В то же время он чуствовал, что приближается момент решительной схватки между его рассудком и сердцем. Рассудок влек его к Гейсту, а сердце — в Варшаву. Он чуствовал, что не сегодня-завтра придется выбирать: либо тяжкий труд, ведущий к невиданной славе, либо пламенная страсть, которая сулила ему разве только одно: сжечь его дотла.
«А если и то и другое — только обман, как тот совок для угля или платочек весом в сто фунтов?..»
Он еще раз пошел к магнетизеру Пальмиери и, уплатив причитающиеся двадцать франков за прием, стал задавать ему вопросы:
— Итак, вы утверждаете, что меня нельзя замагнетизировать?
— Как это нельзя! — возмутился Пальмиери. — Нельзя сразу, потому что вы не годитесь в медиумы. Но из вас можно сделать медиума если не за несколько месяцев, то за несколько лет.
«Значит, несомненно, Гейст не обманул меня», — подумал Вокульский и прибавил вслух:
— Скажите, профессор, может ли женщина замагнетизировать человека?

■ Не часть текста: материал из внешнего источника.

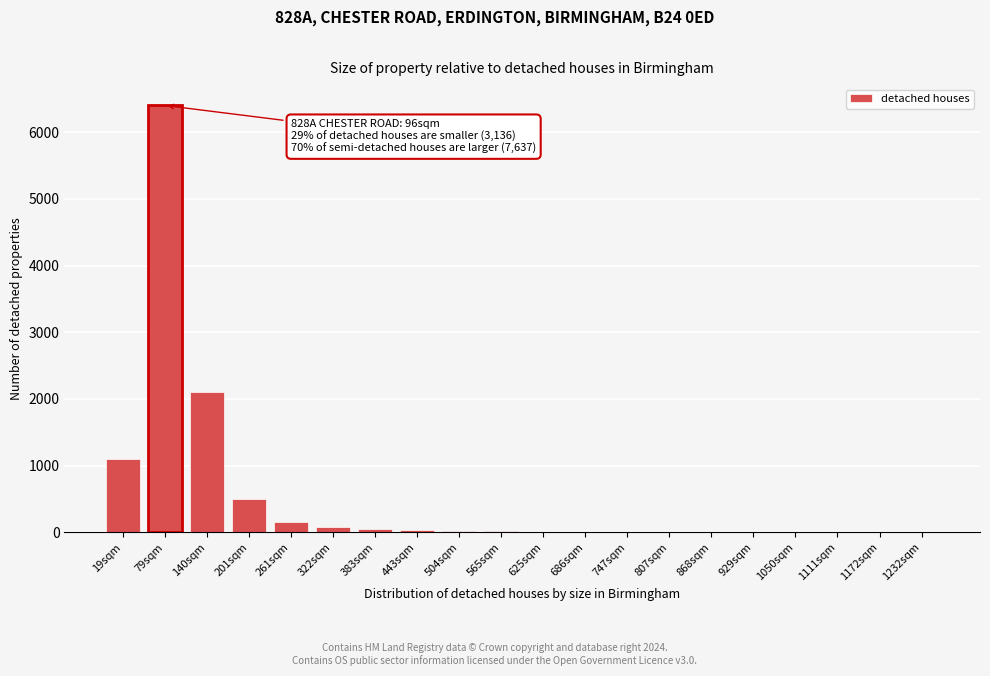

True or false: the data shows 15 at 565sqm.

True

— Не только женщина, но даже дерево, дверная ручка, вода — словом, всякий предмет, которому магнетизер передаст свою волю. Я могу замагнетизировать своих медиумов даже посредством булавки. Я говорю им: «Я переливаю в эту булавку свой флюид, и вы заснете, как только посмотрите на нее». Тем легче мне передать свою силу внушения какой-нибудь женщине. Разумеется, в том случае, если магнетизируемая особа окажется медиумом.
— И в таком случае я привязался бы к этой женщине, как ваш медиум к совку для угля?
— Совершенно верно, — ответил Пальмиери, посматривая на часы.